Friday, July 26, 2019

Gentrify - It's for the children

Interesting new data from the Federal Reserve, Philadelphia. From Gentrification for Social Justice?, A new Federal Reserve report casts doubt on the conventional wisdom that neighborhood improvement hurts poor urban residents. by Kay S. Hymowitz.
For many on the Left, gentrification remains a dirty word, synonymous—or at least closely associated—with racism, oligarchic developers, neoliberalism, and even genocide. Fortunately, not all gentrification-watchers are so dystopic. Less excitable observers harbor reasonable concerns about poor residents forced to resettle in blighted areas, unscrupulous landlords, and the disruption of familiar neighborhoods.

A just-released working paper from the Philadelphia Federal Reserve could shake up the conversation.
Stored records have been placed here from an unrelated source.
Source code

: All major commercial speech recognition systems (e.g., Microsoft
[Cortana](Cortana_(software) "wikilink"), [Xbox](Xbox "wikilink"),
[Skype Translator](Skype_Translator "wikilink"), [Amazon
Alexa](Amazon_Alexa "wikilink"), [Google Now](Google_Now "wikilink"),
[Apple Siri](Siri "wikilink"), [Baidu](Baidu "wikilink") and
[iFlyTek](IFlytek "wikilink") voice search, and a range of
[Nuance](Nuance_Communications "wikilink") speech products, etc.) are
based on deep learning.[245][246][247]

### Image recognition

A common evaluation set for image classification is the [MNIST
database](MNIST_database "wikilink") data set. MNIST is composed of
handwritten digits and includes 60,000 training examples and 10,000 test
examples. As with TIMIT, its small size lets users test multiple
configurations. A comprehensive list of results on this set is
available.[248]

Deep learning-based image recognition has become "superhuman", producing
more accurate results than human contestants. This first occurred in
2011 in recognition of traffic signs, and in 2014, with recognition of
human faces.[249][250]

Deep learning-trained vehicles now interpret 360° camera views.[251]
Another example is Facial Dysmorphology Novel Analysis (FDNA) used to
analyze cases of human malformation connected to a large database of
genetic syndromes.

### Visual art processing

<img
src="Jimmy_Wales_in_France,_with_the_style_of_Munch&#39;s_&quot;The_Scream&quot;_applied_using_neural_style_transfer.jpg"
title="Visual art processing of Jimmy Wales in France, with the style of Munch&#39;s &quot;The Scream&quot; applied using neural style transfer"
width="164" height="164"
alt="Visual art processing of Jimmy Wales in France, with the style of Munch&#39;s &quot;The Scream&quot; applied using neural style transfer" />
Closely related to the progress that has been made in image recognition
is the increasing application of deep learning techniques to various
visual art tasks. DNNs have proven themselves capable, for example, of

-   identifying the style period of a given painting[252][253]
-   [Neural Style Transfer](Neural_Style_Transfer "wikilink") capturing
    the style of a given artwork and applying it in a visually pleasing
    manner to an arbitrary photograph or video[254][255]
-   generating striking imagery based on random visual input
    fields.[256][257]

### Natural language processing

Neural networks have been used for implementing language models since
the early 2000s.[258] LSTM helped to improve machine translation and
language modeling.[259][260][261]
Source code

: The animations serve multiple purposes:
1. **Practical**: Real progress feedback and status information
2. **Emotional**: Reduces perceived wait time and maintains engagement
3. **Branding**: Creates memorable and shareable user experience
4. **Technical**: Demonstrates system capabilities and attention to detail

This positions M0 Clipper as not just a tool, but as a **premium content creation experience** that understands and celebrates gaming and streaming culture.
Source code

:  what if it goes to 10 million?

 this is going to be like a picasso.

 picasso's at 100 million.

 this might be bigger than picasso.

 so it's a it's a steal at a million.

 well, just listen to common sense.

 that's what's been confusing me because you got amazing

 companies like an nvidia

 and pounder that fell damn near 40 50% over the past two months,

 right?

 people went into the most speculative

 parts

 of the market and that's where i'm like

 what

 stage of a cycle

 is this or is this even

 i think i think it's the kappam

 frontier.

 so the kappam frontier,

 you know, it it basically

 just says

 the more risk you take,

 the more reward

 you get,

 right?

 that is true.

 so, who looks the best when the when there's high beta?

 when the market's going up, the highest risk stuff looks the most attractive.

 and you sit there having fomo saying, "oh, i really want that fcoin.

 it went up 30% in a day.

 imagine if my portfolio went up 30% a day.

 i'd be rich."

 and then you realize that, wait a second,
Several previous studies have already cast doubt on the conventional wisdom that gentrification causes widespread displacement of poor, longtime residents. “The Effects of Gentrification on Well Being and Opportunity of Original Resident Adults and Their Children” goes further by recasting gentrification as a potential force for income integration and social mobility.

Unlike many previous studies, the paper, by Quentin Brummet of the National Opinion Research Center and Davin Reed at the Fed, is longitudinal, giving not just a snapshot of neighborhood residents but a picture over time—comparing education, income, and employment outcomes for residents who stayed in the changing neighborhood and those who moved. The authors were able to do this by compiling census data on the residents of low-income, central-city neighborhoods of the 100 largest metro areas in the U.S. in 2000 and comparing findings for the same people in the 2010-2014 American Community Survey.

The first surprise? Gentrification displaces very few people. An influx of college-educated residents into formerly lower-income neighborhoods—the accepted definition of gentrification—increases the probability that vulnerable, less-educated renters move to another neighborhood by about 3 percentage points. The effect on resident moves to a neighborhood at least one mile away is higher, at about 5 percentage points.

[snip]

The paper’s most intriguing finding concerns gentrification’s effect on children. Kids living in gentrified neighborhoods see less poverty and more educated neighbors, and they develop more advantageous networks. Most strikingly, gentrification increases the probability that children of less educated homeowners will attend and graduate college. One of the most popular ideas for improving poor kids’ life chances is to move them into better neighborhoods. A well-known HUD policy experiment called “Moving to Opportunity” focused on doing just that. It didn’t change adults or children’s earnings or employment, but a more recent analysis by Harvard economist Raj Chetty found small, but significant, improvement in incomes, marriage rates, and education achievement for those who had moved at a young age. What this suggests is that gentrification is allowing less advantaged families to “move to opportunity”—without even moving.
Just one study but I suspect much more realistic than most the stuff I see.